> **TO-DO ITEM**: Please write out the text lines of all the entries below word for word, leaving out the pictures.

□ □ □

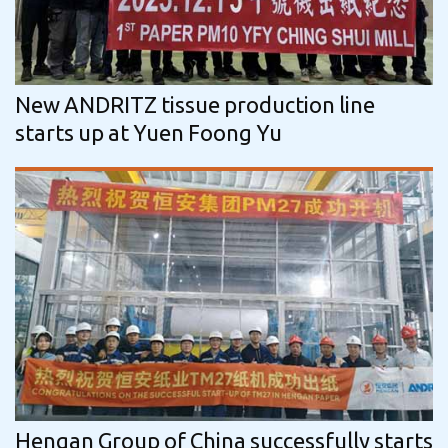
New ANDRITZ tissue production line
starts up at Yuen Foong Yu
Hengan Group of China successfully starts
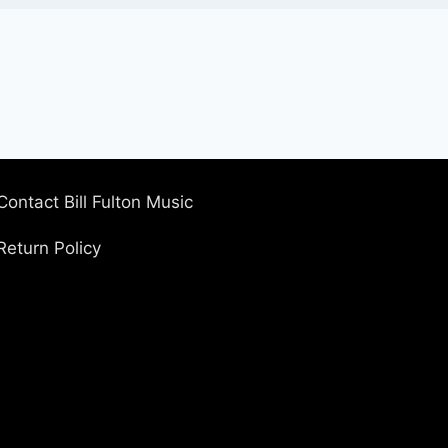
Contact Bill Fulton Music
Return Policy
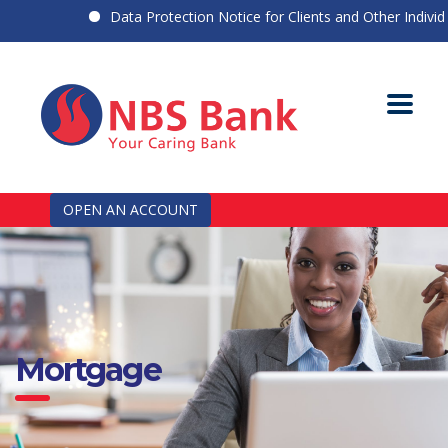
Data Protection Notice for Clients and Other Individual
OPEN AN ACCOUNT
Mortgage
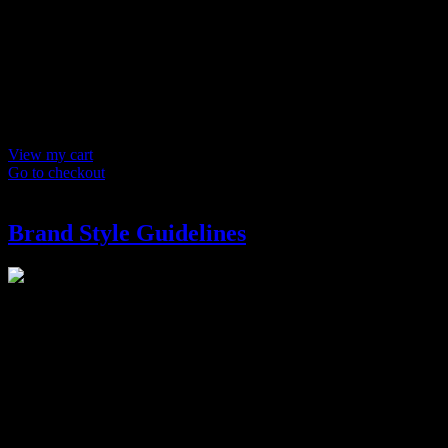
Products in
cart
Product
Details
Total
Subtotal
$ 0
Discounts calculated at checkout.
View my cart
Go to checkout
Brand Style Guidelines
Brand Style Guidelines
$
250
We’ll create a multi-page style guide outlining a system on how to
launch your logo and brand identity across a wide variety of media.
It helps build trust with your audience by ensuring consistency in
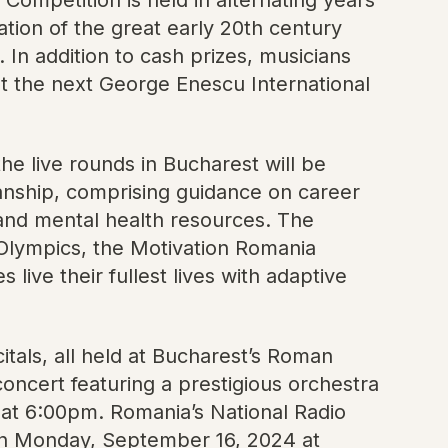
ation of the great early 20th century
In addition to cash prizes, musicians
t the next George Enescu International
he live rounds in Bucharest will be
anship, comprising guidance on career
 and mental health resources. The
l Olympics, the Motivation Romania
 live their fullest lives with adaptive
itals, all held at Bucharest’s Roman
concert featuring a prestigious orchestra
 at 6:00pm. Romania’s National Radio
w on Monday, September 16, 2024 at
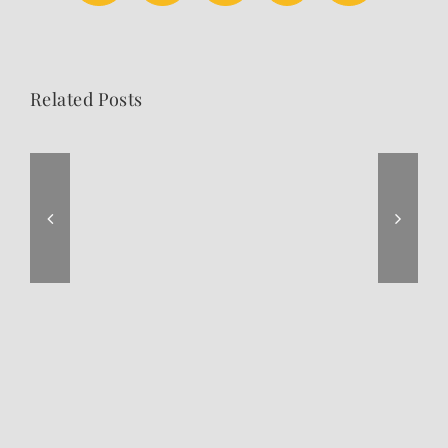
Related Posts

□ □ □

> **ANSWER SPACE**:
New ANDRITZ tissue production line
starts up at Yuen Foong Yu
Hengan Group of China successfully starts
Contact Bill Fulton Music
Return Policy
Data Protection Notice for Clients and Other Individual
OPEN AN ACCOUNT
Mortgage
Products in
cart
Product
Details
Total
Subtotal
$ 0
Discounts calculated at checkout.
View my cart
Go to checkout
Brand Style Guidelines
Brand Style Guidelines
$
250
We’ll create a multi-page style guide outlining a system on how to
launch your logo and brand identity across a wide variety of media.
It helps build trust with your audience by ensuring consistency in
ation of the great early 20th century
In addition to cash prizes, musicians
t the next George Enescu International
he live rounds in Bucharest will be
anship, comprising guidance on career
 and mental health resources. The
l Olympics, the Motivation Romania
 live their fullest lives with adaptive
itals, all held at Bucharest’s Roman
concert featuring a prestigious orchestra
 at 6:00pm. Romania’s National Radio
w on Monday, September 16, 2024 at
Related Posts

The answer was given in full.